Prof. Bøtker continues, “With the CONDI-2/ERIC-PPCI trial, we wanted to see the effect of reducing infarct size on patient outcomes.” Over 5,000 patients with STEMI at centres across Denmark, UK, Spain and Serbia were randomised to receive standard treatment or RIC prior to PPCI. RIC was achieved in the arm using an automated cuff device programmed to deliver four cycles of 5-minute inflation (to 200 mmHg) and 5-minute deflation prior to PPCI. The primary endpoint was combined cardiac death and hospitalisation for heart failure at 12 months. Secondary endpoints included the individual components of the primary endpoint and major adverse cardiovascular and cerebral events.
RIC had no effect on the primary endpoint or on any of the secondary endpoints.
“We also found no effect of RIC on the use of implantable cardioverter defibrillators within 12 months or on troponin release in a subgroup of 2,600 patients,” says Prof. Bøtker. “Finally, we had expected that patients with the largest infarcts would benefit the most from RIC, which was what we had seen in our proof-of-concept study, but that did not turn out to be the case in the outcomes trial.”

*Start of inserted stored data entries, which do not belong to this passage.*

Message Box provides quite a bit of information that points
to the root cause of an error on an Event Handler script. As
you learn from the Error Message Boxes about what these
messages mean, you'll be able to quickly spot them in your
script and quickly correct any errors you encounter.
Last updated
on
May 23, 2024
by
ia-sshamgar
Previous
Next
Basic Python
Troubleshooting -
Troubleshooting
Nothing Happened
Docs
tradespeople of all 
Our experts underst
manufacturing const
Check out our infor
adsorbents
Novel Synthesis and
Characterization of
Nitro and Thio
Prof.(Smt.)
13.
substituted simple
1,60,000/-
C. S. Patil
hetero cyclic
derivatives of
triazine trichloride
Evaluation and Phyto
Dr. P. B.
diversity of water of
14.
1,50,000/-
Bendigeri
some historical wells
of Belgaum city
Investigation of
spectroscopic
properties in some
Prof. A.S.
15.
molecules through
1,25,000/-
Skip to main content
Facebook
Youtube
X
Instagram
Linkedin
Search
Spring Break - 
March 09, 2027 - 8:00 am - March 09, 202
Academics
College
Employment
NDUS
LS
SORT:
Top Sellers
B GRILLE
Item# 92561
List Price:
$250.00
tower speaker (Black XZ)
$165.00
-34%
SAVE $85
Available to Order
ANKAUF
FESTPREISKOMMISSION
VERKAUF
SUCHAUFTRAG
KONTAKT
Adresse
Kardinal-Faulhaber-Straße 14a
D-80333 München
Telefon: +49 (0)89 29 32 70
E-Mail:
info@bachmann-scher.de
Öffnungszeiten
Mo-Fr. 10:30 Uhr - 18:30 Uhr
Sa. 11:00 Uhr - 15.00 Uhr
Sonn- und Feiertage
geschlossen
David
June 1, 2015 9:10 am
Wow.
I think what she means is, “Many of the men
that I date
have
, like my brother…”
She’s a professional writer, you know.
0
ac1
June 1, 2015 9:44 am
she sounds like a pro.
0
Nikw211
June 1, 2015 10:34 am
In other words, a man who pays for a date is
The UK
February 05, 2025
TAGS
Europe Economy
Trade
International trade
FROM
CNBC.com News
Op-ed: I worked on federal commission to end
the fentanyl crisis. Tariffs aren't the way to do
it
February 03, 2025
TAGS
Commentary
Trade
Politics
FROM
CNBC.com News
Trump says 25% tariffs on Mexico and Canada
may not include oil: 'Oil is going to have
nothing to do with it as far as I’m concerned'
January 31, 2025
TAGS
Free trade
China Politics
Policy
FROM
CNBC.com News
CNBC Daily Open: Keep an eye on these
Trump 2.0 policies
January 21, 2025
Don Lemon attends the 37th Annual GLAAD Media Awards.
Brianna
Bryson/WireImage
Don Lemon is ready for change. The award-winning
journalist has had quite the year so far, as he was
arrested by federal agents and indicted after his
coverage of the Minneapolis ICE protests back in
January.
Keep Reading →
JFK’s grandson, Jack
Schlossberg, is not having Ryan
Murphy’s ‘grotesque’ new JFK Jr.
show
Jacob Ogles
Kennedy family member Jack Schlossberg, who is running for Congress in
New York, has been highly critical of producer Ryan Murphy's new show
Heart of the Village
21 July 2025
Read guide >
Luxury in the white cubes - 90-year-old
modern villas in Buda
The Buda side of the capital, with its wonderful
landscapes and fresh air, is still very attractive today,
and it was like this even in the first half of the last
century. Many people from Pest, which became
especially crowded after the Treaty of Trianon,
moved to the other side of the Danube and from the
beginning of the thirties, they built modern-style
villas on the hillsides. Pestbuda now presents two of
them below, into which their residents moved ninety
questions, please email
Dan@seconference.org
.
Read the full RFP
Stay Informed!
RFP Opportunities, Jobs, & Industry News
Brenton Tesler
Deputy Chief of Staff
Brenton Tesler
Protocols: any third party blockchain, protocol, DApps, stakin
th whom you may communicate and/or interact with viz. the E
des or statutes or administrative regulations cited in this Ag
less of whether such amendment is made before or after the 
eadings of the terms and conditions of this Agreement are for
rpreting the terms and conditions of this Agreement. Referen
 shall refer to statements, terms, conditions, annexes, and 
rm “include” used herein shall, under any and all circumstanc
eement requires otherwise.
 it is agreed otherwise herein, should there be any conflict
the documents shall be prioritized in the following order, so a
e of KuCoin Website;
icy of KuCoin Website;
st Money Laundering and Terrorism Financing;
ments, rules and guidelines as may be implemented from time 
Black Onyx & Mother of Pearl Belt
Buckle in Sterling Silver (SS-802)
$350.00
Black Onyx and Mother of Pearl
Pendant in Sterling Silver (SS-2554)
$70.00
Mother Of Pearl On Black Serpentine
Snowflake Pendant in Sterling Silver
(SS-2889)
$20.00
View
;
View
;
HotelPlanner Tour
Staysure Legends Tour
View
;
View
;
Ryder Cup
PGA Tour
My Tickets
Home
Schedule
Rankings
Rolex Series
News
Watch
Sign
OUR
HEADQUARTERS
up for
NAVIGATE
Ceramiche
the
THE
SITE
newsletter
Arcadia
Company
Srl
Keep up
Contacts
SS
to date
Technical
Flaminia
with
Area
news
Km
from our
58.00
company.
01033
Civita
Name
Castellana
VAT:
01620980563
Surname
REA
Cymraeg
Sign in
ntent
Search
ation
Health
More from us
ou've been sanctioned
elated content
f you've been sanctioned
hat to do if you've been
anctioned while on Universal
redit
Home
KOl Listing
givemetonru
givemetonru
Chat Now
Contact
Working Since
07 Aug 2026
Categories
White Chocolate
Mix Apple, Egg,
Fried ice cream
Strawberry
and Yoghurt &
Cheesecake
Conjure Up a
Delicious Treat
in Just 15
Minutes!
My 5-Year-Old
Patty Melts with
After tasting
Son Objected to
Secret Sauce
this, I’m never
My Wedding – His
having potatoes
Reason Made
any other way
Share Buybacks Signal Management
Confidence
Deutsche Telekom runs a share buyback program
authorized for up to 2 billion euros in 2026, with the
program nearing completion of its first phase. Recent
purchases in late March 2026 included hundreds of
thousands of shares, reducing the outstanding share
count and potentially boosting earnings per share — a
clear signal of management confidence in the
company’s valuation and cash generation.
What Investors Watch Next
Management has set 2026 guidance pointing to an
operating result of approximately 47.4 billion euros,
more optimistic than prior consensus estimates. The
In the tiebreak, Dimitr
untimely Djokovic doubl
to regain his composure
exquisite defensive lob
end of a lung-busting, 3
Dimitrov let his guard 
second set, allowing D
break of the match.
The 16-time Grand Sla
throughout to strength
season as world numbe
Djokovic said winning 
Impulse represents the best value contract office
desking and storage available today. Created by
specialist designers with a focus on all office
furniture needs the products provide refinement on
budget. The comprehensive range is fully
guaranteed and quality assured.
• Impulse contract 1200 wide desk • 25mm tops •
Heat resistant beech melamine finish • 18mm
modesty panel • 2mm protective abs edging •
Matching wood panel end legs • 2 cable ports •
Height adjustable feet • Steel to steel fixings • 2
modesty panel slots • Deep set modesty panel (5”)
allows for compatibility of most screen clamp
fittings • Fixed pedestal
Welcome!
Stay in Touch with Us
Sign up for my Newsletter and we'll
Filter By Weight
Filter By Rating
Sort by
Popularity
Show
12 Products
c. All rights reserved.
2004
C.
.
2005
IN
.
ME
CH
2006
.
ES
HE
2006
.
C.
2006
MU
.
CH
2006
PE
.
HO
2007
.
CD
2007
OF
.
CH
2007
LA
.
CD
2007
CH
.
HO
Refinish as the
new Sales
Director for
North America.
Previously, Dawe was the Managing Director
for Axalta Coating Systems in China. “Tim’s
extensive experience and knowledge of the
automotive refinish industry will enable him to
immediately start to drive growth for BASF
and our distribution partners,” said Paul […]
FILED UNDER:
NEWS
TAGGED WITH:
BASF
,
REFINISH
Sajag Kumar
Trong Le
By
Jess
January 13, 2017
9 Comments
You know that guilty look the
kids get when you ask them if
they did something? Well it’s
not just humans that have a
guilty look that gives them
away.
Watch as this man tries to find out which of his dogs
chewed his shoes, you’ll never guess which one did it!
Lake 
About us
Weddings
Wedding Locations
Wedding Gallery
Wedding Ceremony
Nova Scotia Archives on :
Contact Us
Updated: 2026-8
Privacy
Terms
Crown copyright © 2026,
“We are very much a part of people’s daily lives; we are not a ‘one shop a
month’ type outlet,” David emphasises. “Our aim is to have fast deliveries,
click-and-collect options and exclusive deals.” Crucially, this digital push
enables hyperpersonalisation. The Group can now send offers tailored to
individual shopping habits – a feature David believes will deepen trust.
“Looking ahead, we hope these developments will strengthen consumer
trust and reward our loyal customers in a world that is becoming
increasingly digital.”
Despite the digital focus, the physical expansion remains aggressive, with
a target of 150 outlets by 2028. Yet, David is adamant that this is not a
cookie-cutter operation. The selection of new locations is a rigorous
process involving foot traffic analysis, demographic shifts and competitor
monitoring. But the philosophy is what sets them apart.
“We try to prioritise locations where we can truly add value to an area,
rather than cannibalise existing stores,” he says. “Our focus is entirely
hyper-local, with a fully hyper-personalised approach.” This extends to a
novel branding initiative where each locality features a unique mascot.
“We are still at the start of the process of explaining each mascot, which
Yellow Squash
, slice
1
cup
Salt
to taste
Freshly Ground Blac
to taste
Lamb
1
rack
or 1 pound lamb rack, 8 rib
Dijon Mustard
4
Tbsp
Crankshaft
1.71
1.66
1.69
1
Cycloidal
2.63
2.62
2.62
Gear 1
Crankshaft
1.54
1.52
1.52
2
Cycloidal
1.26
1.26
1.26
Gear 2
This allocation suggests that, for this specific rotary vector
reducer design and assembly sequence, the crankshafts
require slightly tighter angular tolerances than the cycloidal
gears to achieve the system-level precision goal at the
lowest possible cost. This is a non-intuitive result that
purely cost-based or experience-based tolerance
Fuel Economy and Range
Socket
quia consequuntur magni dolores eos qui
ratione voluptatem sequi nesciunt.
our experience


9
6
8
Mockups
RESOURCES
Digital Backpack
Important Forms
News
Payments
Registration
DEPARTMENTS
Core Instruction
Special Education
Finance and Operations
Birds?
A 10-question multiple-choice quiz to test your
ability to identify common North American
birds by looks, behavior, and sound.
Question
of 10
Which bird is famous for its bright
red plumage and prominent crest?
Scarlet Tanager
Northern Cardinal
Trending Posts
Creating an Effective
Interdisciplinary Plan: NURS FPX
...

Speculating about why RIC did not work, Prof. Bøtker suggests it may be because the efficacy of modern revascularisation therapy outweighs potential improvements with RIC because infarct size is low. “Although we did not identify a specific interaction, novel antiplatelet therapies may have an inherent cardioprotective effect that was not seen with therapies used at the time of the proof-of-concept studies,” he also notes. “This was a robustly designed, sufficiently powered trial and so our conclusion has to be that RIC does not improve clinical cardiac outcomes at 12 months in ischaemic patients undergoing PPCI.”